Wrap a computation on a daf data set.

Note

This is the simplest way to write a “well behaved” generic computation tool using daf.

The wrapped function must take a DafWriter data set as its first argument and overwrite as a keyword argument with a default value of False. The function can taker additional arguments if needed. The data set parameter is automatically replaced by a restricted view of the original data set, by using DafWriter.computation. The wrapped function will therefore only have access to the required_inputs and optional_inputs. It may freely write temporary results into the data, but only results listed in assured_outputs and optional_outputs will be copied into the original data set. If overwrite, this will overwrite existing data.

Note

If the computation creates a new axis, list it in the outputs as axis#. You can also document required axes by listing them as axis# required inputs.

By default, the name will append the wrapped function’s name (with a # suffix). The storage and derived used will, by default, be simple MemoryStorage objects. You can overwrite this in an arbitrary way using a helper function that takes all the arguments of the wrapped function and returns the StorageWriter.

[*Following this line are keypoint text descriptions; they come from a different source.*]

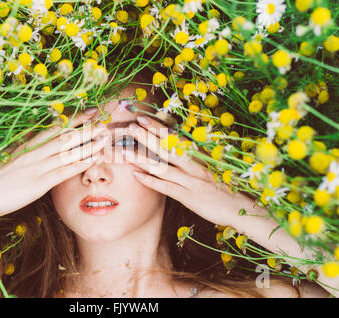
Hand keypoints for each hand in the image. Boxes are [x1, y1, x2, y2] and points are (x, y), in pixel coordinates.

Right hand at [0, 109, 110, 221]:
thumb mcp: (7, 161)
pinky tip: (93, 159)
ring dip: (88, 143)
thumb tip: (35, 150)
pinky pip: (62, 171)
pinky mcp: (37, 184)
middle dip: (85, 126)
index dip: (73, 119)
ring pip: (67, 151)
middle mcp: (32, 152)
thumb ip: (23, 155)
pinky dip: (79, 163)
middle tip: (103, 119)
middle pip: (64, 135)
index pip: (53, 128)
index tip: (89, 111)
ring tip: (105, 136)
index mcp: (24, 146)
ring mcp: (35, 167)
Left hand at [121, 115, 243, 227]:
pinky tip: (136, 175)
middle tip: (130, 127)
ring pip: (162, 166)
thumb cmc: (224, 186)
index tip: (143, 118)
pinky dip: (150, 181)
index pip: (175, 137)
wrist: (241, 207)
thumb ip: (192, 158)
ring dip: (142, 157)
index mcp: (198, 155)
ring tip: (125, 151)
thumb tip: (173, 147)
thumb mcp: (209, 167)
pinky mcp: (189, 197)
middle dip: (147, 136)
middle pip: (166, 148)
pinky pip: (166, 187)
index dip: (158, 127)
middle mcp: (194, 165)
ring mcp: (191, 180)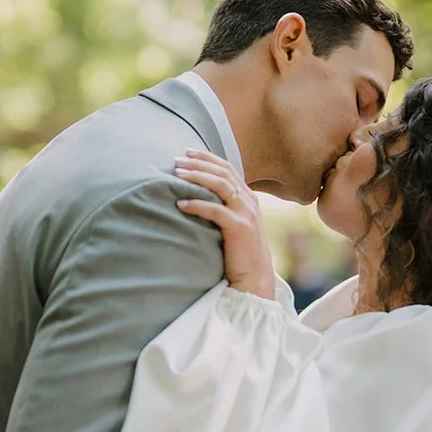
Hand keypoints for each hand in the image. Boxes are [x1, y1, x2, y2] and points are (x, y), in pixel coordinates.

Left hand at [173, 149, 276, 299]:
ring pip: (220, 185)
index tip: (187, 153)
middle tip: (176, 160)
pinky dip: (197, 204)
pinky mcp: (239, 228)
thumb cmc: (240, 254)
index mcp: (248, 197)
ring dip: (197, 177)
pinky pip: (215, 210)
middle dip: (198, 163)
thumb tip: (200, 196)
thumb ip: (224, 208)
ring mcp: (246, 213)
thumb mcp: (235, 224)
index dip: (207, 158)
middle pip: (222, 172)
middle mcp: (249, 201)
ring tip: (177, 175)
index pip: (227, 168)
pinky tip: (181, 204)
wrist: (255, 278)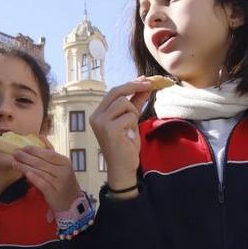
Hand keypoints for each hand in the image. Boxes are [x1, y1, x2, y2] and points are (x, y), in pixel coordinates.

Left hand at [11, 137, 81, 210]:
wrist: (72, 202)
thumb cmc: (64, 182)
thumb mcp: (62, 167)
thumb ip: (51, 154)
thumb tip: (41, 137)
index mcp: (65, 162)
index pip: (48, 154)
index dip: (34, 150)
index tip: (23, 147)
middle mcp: (63, 171)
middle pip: (41, 162)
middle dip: (26, 157)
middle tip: (14, 153)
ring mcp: (59, 183)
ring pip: (39, 172)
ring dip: (25, 167)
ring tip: (14, 163)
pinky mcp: (53, 193)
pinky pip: (41, 183)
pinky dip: (33, 178)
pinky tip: (25, 174)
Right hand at [90, 78, 152, 195]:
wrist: (123, 168)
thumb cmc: (126, 146)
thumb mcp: (131, 122)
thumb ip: (135, 104)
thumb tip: (144, 87)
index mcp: (98, 114)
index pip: (114, 92)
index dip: (130, 84)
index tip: (144, 79)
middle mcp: (96, 116)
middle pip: (117, 92)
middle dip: (135, 86)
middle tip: (151, 84)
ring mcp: (101, 122)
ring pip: (124, 103)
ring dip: (133, 112)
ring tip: (131, 128)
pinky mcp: (109, 129)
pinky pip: (129, 116)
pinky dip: (133, 124)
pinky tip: (129, 135)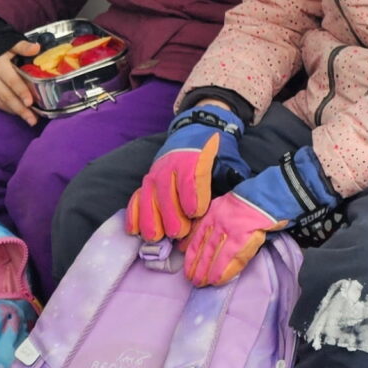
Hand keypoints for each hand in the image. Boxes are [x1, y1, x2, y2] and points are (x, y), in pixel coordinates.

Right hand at [0, 43, 43, 124]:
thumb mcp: (8, 44)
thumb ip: (22, 47)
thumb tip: (36, 48)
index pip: (12, 81)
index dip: (21, 92)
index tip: (30, 102)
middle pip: (6, 96)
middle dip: (20, 109)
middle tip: (33, 119)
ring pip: (0, 102)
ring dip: (15, 112)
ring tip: (29, 120)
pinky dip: (7, 109)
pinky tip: (17, 113)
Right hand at [128, 103, 250, 241]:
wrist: (197, 130)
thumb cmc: (218, 152)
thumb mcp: (230, 161)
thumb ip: (230, 180)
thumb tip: (234, 203)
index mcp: (195, 158)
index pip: (191, 177)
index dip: (192, 196)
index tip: (196, 212)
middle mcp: (170, 165)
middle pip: (167, 191)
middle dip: (171, 214)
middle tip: (177, 233)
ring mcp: (155, 173)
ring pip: (149, 197)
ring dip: (150, 218)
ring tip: (157, 237)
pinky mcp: (146, 182)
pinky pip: (137, 198)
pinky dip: (134, 214)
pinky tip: (134, 231)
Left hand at [180, 148, 338, 285]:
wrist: (274, 195)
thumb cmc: (256, 200)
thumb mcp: (230, 205)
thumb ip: (218, 219)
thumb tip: (209, 238)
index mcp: (214, 211)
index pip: (197, 233)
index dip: (190, 249)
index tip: (184, 260)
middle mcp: (218, 219)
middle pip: (203, 246)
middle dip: (196, 265)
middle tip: (192, 279)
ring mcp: (230, 228)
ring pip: (213, 254)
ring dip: (207, 271)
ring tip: (202, 283)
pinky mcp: (243, 236)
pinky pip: (230, 257)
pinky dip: (223, 271)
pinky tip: (218, 280)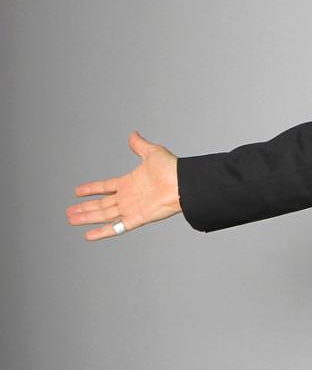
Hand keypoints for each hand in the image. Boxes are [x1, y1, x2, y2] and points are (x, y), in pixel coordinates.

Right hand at [67, 131, 181, 240]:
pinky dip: (102, 232)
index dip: (91, 189)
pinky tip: (88, 235)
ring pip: (104, 215)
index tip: (76, 191)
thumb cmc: (172, 168)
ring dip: (87, 218)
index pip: (105, 187)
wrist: (184, 183)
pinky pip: (116, 227)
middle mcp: (128, 197)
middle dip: (84, 208)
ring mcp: (131, 208)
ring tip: (71, 219)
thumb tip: (133, 135)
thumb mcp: (152, 153)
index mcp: (129, 182)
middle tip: (69, 212)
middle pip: (101, 204)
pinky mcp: (137, 218)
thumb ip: (140, 145)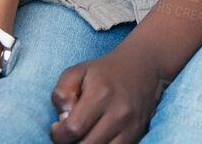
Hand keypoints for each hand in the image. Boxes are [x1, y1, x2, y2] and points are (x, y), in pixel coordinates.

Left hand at [49, 42, 166, 143]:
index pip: (72, 129)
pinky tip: (96, 137)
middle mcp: (118, 113)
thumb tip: (62, 118)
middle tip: (70, 132)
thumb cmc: (104, 71)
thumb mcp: (77, 71)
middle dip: (71, 143)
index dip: (58, 133)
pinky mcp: (137, 134)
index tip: (58, 126)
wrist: (143, 66)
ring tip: (83, 134)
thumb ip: (62, 93)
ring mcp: (130, 126)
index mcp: (101, 94)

In addition, this will embed the documentation of the inputs and outputs into the function’s documentation string. We also capture the inputs and outputs of the computation in properties __daf_required_inputs__, __daf_optional_inputs__, __daf_assured_outputs__ and __daf_optional_inputs to support additional meta-programming.

For example:

import daf

@daf.computation(
    required_inputs={
        "x#": "The axis to compute statistics for.",
        "y#": "The axis of the data to compute statistics for.",
        "x,y#z": "The data to compute statistics for.",
    },
    assured_outputs={
        "x#mean": "The mean value of the data for each of the X values.",
    },
)
def compute_statistics(data: daf.DafWriter, *, overwrite: bool = False) -> None:
    '''
    Compute statistics for arbitrary 2D data.

    For brevity here we only compute the mean for each row.

    __DAF__
    '''
    data.set_data1d("x#mean", data.get_vector("x#y,z|Mean"), overwrite=overwrite)

print(compute_statistics.__doc__.strip())
Compute statistics for arbitrary 2D data.

For brevity here we only compute the mean for each row.

**Required Inputs**

``x#``
    The axis to compute statistics for.
``y#``
    The axis of the data to compute statistics for.
``x,y#z``
    The data to compute statistics for.

**Assured Outputs**

``x#mean``
    The mean value of the data for each of the X values.

If ``overwrite``, will overwrite existing data.